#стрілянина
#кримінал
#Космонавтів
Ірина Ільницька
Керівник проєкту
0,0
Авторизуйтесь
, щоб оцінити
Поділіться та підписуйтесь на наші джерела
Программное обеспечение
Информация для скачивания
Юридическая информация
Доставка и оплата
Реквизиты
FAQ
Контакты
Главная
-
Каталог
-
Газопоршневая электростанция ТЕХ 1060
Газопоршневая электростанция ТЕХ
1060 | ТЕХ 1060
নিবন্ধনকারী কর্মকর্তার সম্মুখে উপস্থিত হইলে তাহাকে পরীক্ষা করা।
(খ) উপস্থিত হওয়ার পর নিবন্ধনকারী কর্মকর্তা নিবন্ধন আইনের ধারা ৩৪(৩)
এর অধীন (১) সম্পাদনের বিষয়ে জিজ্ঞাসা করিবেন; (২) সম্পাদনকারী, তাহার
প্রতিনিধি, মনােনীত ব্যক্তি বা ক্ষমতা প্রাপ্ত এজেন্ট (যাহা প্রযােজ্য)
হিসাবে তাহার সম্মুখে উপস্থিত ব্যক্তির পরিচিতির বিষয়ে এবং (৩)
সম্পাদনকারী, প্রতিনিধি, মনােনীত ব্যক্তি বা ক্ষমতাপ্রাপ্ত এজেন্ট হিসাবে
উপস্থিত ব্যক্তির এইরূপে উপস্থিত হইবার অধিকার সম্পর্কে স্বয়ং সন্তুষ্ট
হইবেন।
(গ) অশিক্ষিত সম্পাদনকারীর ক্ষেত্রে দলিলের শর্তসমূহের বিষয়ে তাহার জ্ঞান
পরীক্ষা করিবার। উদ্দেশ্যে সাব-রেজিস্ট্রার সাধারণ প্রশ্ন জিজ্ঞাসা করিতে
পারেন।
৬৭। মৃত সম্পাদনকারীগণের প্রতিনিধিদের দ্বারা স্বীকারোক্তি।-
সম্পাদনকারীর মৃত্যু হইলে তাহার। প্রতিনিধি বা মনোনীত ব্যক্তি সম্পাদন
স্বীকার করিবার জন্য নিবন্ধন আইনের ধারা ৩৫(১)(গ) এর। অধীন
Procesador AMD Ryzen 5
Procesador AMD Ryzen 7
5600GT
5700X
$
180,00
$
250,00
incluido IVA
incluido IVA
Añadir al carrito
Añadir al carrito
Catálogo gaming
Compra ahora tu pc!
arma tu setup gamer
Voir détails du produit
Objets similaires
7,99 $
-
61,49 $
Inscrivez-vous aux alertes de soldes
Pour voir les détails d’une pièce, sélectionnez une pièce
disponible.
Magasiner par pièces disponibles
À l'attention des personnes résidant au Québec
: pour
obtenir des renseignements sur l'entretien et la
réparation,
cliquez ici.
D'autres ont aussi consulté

━━━━━━━━━━━━━━━━━━━━━━━━━━━━━━

> [WORK TO BE COMPLETED]: Update the records above by replacing every occurrence of "Añadir al carrito" with "Agregar al carrito" and leaving everything else unchanged.

> [TASK ANSWER]:
#стрілянина
#кримінал
#Космонавтів
Ірина Ільницька
Керівник проєкту
0,0
Авторизуйтесь
, щоб оцінити
Поділіться та підписуйтесь на наші джерела
Программное обеспечение
Информация для скачивания
Юридическая информация
Доставка и оплата
Реквизиты
FAQ
Контакты
Главная
-
Каталог
-
Газопоршневая электростанция ТЕХ 1060
Газопоршневая электростанция ТЕХ
1060 | ТЕХ 1060
নিবন্ধনকারী কর্মকর্তার সম্মুখে উপস্থিত হইলে তাহাকে পরীক্ষা করা।
(খ) উপস্থিত হওয়ার পর নিবন্ধনকারী কর্মকর্তা নিবন্ধন আইনের ধারা ৩৪(৩)
এর অধীন (১) সম্পাদনের বিষয়ে জিজ্ঞাসা করিবেন; (২) সম্পাদনকারী, তাহার
প্রতিনিধি, মনােনীত ব্যক্তি বা ক্ষমতা প্রাপ্ত এজেন্ট (যাহা প্রযােজ্য)
হিসাবে তাহার সম্মুখে উপস্থিত ব্যক্তির পরিচিতির বিষয়ে এবং (৩)
সম্পাদনকারী, প্রতিনিধি, মনােনীত ব্যক্তি বা ক্ষমতাপ্রাপ্ত এজেন্ট হিসাবে
উপস্থিত ব্যক্তির এইরূপে উপস্থিত হইবার অধিকার সম্পর্কে স্বয়ং সন্তুষ্ট
হইবেন।
(গ) অশিক্ষিত সম্পাদনকারীর ক্ষেত্রে দলিলের শর্তসমূহের বিষয়ে তাহার জ্ঞান
পরীক্ষা করিবার। উদ্দেশ্যে সাব-রেজিস্ট্রার সাধারণ প্রশ্ন জিজ্ঞাসা করিতে
পারেন।
৬৭। মৃত সম্পাদনকারীগণের প্রতিনিধিদের দ্বারা স্বীকারোক্তি।-
সম্পাদনকারীর মৃত্যু হইলে তাহার। প্রতিনিধি বা মনোনীত ব্যক্তি সম্পাদন
স্বীকার করিবার জন্য নিবন্ধন আইনের ধারা ৩৫(১)(গ) এর। অধীন
Procesador AMD Ryzen 5
Procesador AMD Ryzen 7
5600GT
5700X
$
180,00
$
250,00
incluido IVA
incluido IVA
Agregar al carrito
Agregar al carrito
Catálogo gaming
Compra ahora tu pc!
arma tu setup gamer
Voir détails du produit
Objets similaires
7,99 $
-
61,49 $
Inscrivez-vous aux alertes de soldes
Pour voir les détails d’une pièce, sélectionnez une pièce
disponible.
Magasiner par pièces disponibles
À l'attention des personnes résidant au Québec
: pour
obtenir des renseignements sur l'entretien et la
réparation,
cliquez ici.
D'autres ont aussi consulté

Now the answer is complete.